HASTINGS. Intolerable! At your age you may wear what you please, and it must become you.
MRS. HARDCASTLE. Pray, Mr. Hastings, what do you take to be the most fashionable age about town?
HASTINGS. Some time ago, forty was all the mode; but I'm told the ladies intend to bring up fifty for the ensuing winter.
MRS. HARDCASTLE. Seriously. Then I shall be too young for the fashion.
HASTINGS. No lady begins now to put on jewels till she's past forty. For instance, Miss there, in a polite circle, would be considered as a child, as a mere maker of samplers.

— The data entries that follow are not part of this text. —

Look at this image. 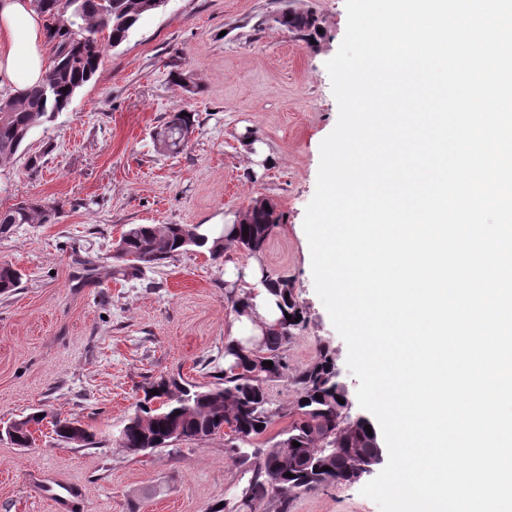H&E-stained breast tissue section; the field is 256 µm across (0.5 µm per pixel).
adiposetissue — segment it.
<instances>
[{
  "label": "adipose tissue",
  "mask_w": 512,
  "mask_h": 512,
  "mask_svg": "<svg viewBox=\"0 0 512 512\" xmlns=\"http://www.w3.org/2000/svg\"><path fill=\"white\" fill-rule=\"evenodd\" d=\"M47 69L44 22L31 0H0V97H13L37 85ZM224 280L248 303L246 314L232 316L226 335L237 339L262 335L280 317L259 260L244 266L227 263Z\"/></svg>",
  "instance_id": "obj_1"
}]
</instances>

MRS. HARDCASTLE. And yet Mrs. Niece thinks herself as much a woman, and is as fond of jewels, as the oldest of us all.
HASTINGS. Your niece, is she? And that young gentleman, a brother of yours, I should presume?
MRS. HARDCASTLE. My son, sir. They are contracted to each other. Observe their little sports. They fall in and out ten times a day, as if they were man and wife already. (To them.) Well, Tony, child, what soft things are you saying to your cousin Constance this evening?
TONY. I have been saying no soft things; but that it's very hard to be followed about so. Ecod! I've not a place in the house now that's left to myself, but the stable.
MRS. HARDCASTLE. Never mind him, Con, my dear. He's in another story behind your back.